26 Kasım 2024 Salı

Alejandro Tapia yazdı | Kolombiya seçimleri burjuvazinin çok boyutlu krizinin bir yansıması

Kolombiya'daki başkanlık seçim kampanyası, Latin Amerika ve Karayipler'de ABD, Rusya, Çin ve ayrıca AB emperyalistleri arasındaki çatışmayla iç içe geçmiş durumda. Şili, Uruguay, Peru, Bolivya ve Kolombiya'da gözlemlenen kutuplaşmalar ise şu an emperyalistlere, büyük tekellere ve burjuvaziye hizmet eden mevzileri ele geçirmeye çalışan halkların mücadelesidir.

Gustavo Petro ve Francia Márquez, sol ve ilericilerin tarihlerindeki en iyi sonucu elde ettikleri ilk turdaki büyük zaferden sonra, ikinci turda da Kolombiya başkanlığı ve başkan yardımcılığı mücadelesini de önde götürüyorlar. Petro ve Marquez, rakiplerini 12 puan ya da aşağı yukarı 2,5 milyon oy geride bırakarak 8 milyon 527 bin 768, yani yüzde 40,3 oy aldılar. Duque hükümetinin ve faşist Uribizm'in* adayı Federico Gutiérrez'in ikinci tura çıkacağı varsayıldı, ancak durum böyle olmadı. Diğer bir aday olan Rodolfo Hernández, 5 milyon 953 bin 209 oyla (yüzde 28,1) ikinci tura kalırken, Gutiérrez 5 milyon 58 bin 10 oyda (yüzde 23,9) kaldı. Centro Esperanza (Umut Merkezi) adlı koalisyonun adayı Sergio Fajardo ise 888 bin 585 oy (yüzde 4,2) aldı ve seçimin büyük kaybedeni oldu; bu koalisyon Dignidad Partisi'ni (eski adıyla Moir) de içinde barındırıyor.

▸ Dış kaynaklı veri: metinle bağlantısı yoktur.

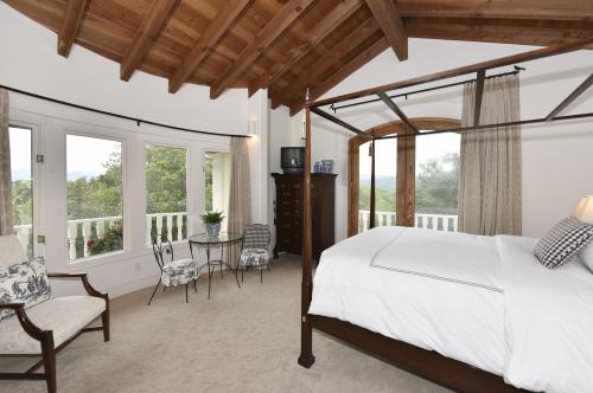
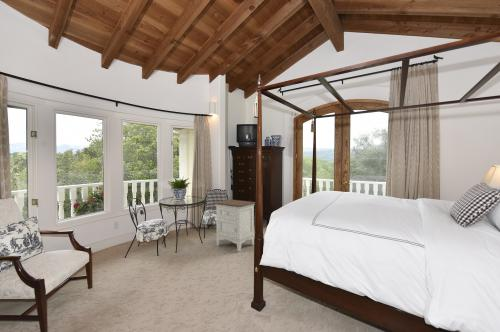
+ nightstand [212,199,256,252]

Başkan Iván Duque liderliğindeki bir suç çetesi tarafından yönetilen ülkede faşizm ve demokrasi arasındaki mücadele sürüyor: Savaş halindeki ve kırılgan barış süreci içinde bu hükümet tarafından dinamitlenen bir ülkede, devlet kurumlarında paramiliter uyuşturucu kaçakçıları ve darbe çağrısı yapan silahlı kuvvetler eşliğinde. Ve toplumsal önderlerin suikastlarla öldürülmesi ve haklarını savunanların katledilmesi karşısında; adaylar Petro ve Márquez suikasta uğraması tehlikesi karşısında; seçimleri askıya alma girişimleri göz önüne alındığında; mart seçimlerinde ortaya çıkarılan ve karşı çıkılan seçim hileleri göz önüne alındığında, bu katılımın elde edilmiş olması çok önemli bir başarı, zira Kolombiya halkının kendi katillerine boyun eğmeye gönüllü olmadıklarını gösteriyor.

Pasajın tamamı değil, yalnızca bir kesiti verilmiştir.